World War Z: What I Learned About Zombies
I do not like horror flicks. They scare me. That being said, I watch every vampire movie I can get my hands on [sans teeny-bopper Twilight]. Just in case I ever meet one; I’ve got to be prepared. I shared this with my brother and Big Bro laid a big one on me, “If you think about it, zombies are more likely to happen. Maybe not ‘zombies’ but definitely zombie-like qualities in humans.” It got me thinking alright.
So I started watching zombie movies. And that was a bad idea.
I hate zombies. Especially zombie movies. Especially zombie movies where the zombies are fast. This, of course, does not include Zombie Land because I found it to be very entertaining and funny. Even though the zombies were fast. It makes me feel queasy just thinking about it.
Fast Anything = Gonna Get Your Ass Chased = Not Cool, Yo
Vampires don’t chase – they lead you to them. Or whip around you so fast your head starts spinning. Zombies chase. End of story.
So Big Bro recommended a book. “Bro, I cannot read a book about zombies. I will have nightmares in my nightmares. Me and zombies are not friends.” He told me the book wasn’t scary and that he really enjoyed it and I need to just read it. So I did. It’s called World War Z: An Oral History of the Zombie War by Max Brooks.
Is it scary? Yes it is.
Not in the sense that it’s horrific or suspenseful but in the sense that it’s realistic. I started reading it back in September and then the nightmares started. I had to stop. My friends were being attacked in my dreams and random hands and arms were falling off. Since I borrow books from the library, I had to return it when someone else wanted to read it but I picked it up again this month to finish the last half. And the nightmares came back. More attacks, more falling body parts and the feeling of being chased. But I trudged through it. I needed to be prepared. And now I know more about zombies. Mission accomplished.
Zombies. Zead-heads. Zachs. The Infected. Reanimated humans. Whatever you want to call them.
They are slow. They are stupid. And all they really want is their next meal. However, they are strong, they are determined and relentless and they pretty much don’t die until you kill their brain.
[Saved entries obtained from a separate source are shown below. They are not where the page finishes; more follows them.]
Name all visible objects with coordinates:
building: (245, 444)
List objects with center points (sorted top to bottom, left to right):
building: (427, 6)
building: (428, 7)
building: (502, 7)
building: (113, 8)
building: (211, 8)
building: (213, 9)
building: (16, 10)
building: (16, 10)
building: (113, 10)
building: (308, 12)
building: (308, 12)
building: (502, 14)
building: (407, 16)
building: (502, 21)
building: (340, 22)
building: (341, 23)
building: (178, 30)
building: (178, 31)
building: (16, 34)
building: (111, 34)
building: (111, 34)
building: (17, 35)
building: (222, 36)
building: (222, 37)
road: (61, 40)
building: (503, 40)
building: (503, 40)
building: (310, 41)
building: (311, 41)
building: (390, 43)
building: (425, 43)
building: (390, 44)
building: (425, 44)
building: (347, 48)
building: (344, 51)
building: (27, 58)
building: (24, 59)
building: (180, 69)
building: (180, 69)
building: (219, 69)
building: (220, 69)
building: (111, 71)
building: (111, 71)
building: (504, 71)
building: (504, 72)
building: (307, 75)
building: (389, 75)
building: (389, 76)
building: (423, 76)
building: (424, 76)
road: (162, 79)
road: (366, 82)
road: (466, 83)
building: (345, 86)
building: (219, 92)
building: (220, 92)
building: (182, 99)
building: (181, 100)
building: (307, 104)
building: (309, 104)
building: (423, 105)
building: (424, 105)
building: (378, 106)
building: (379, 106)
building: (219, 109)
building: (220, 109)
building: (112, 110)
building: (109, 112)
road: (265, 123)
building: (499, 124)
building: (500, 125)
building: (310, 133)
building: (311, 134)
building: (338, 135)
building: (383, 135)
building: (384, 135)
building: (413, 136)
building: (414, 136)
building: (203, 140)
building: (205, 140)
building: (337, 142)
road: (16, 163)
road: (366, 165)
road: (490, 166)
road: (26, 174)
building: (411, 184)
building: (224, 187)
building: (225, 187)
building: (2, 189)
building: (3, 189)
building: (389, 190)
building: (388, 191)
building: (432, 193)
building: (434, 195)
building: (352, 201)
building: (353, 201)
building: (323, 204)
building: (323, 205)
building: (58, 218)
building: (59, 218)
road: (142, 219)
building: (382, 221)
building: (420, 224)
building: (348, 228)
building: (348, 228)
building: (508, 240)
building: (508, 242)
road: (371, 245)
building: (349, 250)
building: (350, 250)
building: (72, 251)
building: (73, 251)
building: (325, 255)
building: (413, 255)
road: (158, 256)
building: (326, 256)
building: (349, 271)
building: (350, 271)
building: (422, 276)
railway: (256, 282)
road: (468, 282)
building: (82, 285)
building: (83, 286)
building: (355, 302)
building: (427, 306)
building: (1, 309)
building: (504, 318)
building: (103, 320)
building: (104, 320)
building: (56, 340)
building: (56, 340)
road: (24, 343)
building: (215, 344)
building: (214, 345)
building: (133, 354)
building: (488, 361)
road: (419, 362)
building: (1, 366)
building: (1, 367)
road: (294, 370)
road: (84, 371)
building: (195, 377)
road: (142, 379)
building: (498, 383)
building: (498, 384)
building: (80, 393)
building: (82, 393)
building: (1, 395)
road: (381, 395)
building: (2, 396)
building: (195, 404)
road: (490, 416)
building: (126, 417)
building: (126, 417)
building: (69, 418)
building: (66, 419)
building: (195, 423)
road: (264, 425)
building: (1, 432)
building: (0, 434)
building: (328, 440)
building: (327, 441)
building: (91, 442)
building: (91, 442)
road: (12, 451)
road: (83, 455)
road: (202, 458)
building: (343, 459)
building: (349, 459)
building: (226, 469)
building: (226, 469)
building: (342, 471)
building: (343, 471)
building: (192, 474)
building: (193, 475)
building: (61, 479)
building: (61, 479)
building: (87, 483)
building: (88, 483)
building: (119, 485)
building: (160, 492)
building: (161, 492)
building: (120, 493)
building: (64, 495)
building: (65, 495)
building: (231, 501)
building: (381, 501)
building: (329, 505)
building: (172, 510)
Oh, and they’re disgusting because they bloat and body parts don’t work correctly and it’s just eww.
They don’t need air to breathe so they can live underwater. They don’t need food to survive so they can live a long ass time [even with a deteriorating body or even missing body parts]. Their lack of motor skills means they don’t run, they can’t climb well and don’t know how to use door knobs – experts at busting through doors though. They moan and moans bring more zombies meaning not only do they follow you, they swarm you. *shivers*
Though this book is fictional, it reads realistically. The author [fictionally] interviews several different people to learn about their experiences through the zombie war – from the first recorded case of reanimation to the almost-end of the epidemic. And these “experiences” freaked me out. Like I said, realistic. Realistic, realistic, realistic.
But Big Bro is right – this is more likely to happen than running into vampires. Maybe.